Céline Ehrwein, professeure d’éthique et ancienne députée, souligne que cette affaire révèle comment une autorité démocratique peut s’opposer à une autre autorité sans remettre en question sa légitimité. Pour abonder dans le même sens, cette situation met en évidence que le refus du canton d’exécuter des décisions qu’il estime injustes a démontré que la politique ne doit pas seulement être une question de respect des lois, mais aussi une question de respect des principes fondamentaux de justice et de solidarité. Ce type d’action peut inciter d’autres gouvernements à avoir une approche plus humaine et nuancée des lois, en tenant compte des contextes spécifiques et des conséquences humaines.

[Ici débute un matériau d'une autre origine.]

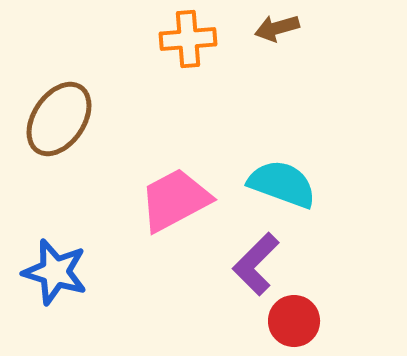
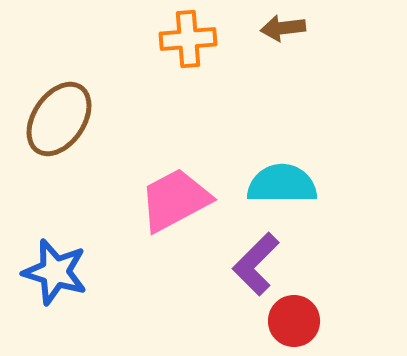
brown arrow: moved 6 px right; rotated 9 degrees clockwise
cyan semicircle: rotated 20 degrees counterclockwise
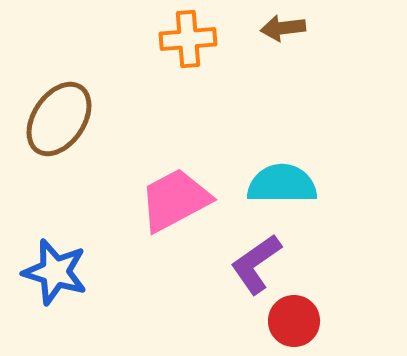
purple L-shape: rotated 10 degrees clockwise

Selon le Rapport final de l’Etat de Vaud  publié le 27 juin 2016, sur les 543 personnes concernées (les 523 et les enfants nés après 2004), 469 ont été régularisées dont 30 ont obtenu une admission provisoire, 233 une autorisation de séjour, 20 une autorisation d’établissement et 186 personnes sont devenues Suisses. Ce rapport révèle aussi que malgré les critiques concernant la politique de régularisation qui a été menée par le canton de Vaud, il est important de souligner que cette approche a permis à certaines personnes d’être rétablies dans leurs droits.

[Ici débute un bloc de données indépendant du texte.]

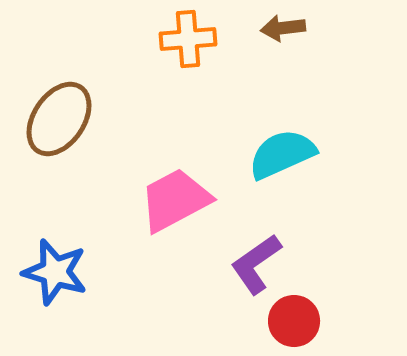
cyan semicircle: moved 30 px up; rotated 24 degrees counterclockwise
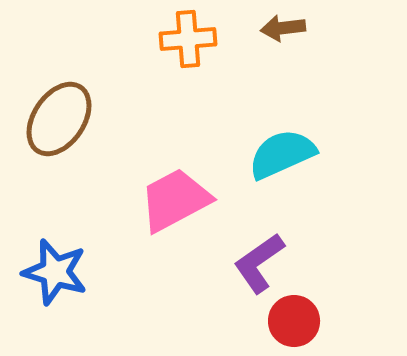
purple L-shape: moved 3 px right, 1 px up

Yves Sancey souligne également dans son interview avec Le Courrier que certains des 523 qui étaient initialement menacés de renvoi, on obtenu leur permis de séjour puis ont joué un rôle clé dans le développement économique et social du canton de Vaud et de la Suisse. Ceci met en lumière que « ces personnes, souvent oubliées, ont bien contribué à la société, comme de nombreux autres migrants dans le pays ».

Aujourd’hui, certains partisans des renvois se cachent derrière les lois pour justifier leurs actions. Ils défendent l’idée que l’exécution de ces renvois est nécessaire pour maintenir l’ordre et respecter l’État de droit. D’autres, en revanche, plaident pour une évaluation plus nuancée des risques encourus par les personnes migrantes sujettes à ces renvois, notamment celles et ceux qui risquent la mort ou des persécutions une fois retournés dans leur pays d’origine.

Conclusion

« L’exception vaudoise » est un exemple frappant de la manière dont la solidarité et les politiques humanitaires peuvent l’emporter face à des décisions légales et administratives. Cependant, cette situation soulève des questions complexes sur l’équilibre entre la loi et l’humanité. Le cas des « 523 » nous rappelle qu’en matière de migration, chaque décision a des conséquences humaines profondes et qu’il appartient à chaque société de choisir ses priorités.